Saved entries:

↓↓↓

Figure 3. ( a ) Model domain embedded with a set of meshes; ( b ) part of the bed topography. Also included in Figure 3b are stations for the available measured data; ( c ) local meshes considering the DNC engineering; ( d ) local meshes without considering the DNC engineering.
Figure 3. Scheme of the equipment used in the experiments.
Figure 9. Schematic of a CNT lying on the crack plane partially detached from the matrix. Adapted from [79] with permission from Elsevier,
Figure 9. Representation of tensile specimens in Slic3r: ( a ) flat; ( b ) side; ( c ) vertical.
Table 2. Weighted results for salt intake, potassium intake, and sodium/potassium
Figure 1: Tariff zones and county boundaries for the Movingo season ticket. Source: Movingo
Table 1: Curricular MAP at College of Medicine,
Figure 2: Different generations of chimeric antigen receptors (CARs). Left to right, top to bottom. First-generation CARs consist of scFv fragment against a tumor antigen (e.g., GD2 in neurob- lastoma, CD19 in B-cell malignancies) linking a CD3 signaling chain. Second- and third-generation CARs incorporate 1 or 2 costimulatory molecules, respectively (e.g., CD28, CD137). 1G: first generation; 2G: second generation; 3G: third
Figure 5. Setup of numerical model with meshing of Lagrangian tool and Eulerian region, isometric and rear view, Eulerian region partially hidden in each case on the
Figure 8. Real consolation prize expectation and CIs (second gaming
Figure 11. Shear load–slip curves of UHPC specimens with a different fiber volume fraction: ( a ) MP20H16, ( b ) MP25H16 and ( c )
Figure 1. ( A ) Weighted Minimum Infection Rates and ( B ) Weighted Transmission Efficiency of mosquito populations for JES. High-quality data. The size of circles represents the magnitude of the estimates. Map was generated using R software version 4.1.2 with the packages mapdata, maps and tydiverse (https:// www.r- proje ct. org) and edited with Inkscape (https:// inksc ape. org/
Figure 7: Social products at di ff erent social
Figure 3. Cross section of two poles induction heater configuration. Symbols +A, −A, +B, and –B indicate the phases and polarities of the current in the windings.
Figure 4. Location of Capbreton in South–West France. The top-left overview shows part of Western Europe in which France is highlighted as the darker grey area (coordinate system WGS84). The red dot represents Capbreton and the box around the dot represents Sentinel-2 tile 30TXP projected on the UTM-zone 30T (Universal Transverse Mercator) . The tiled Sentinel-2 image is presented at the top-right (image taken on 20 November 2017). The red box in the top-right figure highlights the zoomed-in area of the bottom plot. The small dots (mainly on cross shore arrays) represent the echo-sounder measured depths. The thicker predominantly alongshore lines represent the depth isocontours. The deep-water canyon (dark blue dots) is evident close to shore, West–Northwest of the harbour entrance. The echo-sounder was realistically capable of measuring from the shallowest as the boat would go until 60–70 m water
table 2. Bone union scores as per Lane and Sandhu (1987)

↑↑↑

**Directions**
Using the records above, copy word for word the line with "Figure 1: Tariff", the line with "Table 1: Curricular", and every line between them.

**Your solution**
Figure 1: Tariff zones and county boundaries for the Movingo season ticket. Source: Movingo
Table 1: Curricular MAP at College of Medicine,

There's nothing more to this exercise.